* **PROBLEM TO WORK ON**
Your result should be the lines holding the word "shoulder", copied from the entries below.

(Saved entries)
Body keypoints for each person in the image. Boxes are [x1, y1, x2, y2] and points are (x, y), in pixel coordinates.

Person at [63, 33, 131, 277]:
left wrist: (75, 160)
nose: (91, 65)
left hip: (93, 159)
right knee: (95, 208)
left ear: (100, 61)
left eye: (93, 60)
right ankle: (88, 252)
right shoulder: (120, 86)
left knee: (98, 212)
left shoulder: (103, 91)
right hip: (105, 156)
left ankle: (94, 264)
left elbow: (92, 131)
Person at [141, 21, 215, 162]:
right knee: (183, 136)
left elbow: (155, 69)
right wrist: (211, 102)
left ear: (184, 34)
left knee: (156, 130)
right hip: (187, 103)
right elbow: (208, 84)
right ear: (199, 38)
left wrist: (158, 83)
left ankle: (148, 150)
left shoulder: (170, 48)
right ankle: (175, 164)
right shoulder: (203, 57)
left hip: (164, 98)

* **PROBLEM SOLUTION**
right shoulder: (120, 86)
left shoulder: (103, 91)
left shoulder: (170, 48)
right shoulder: (203, 57)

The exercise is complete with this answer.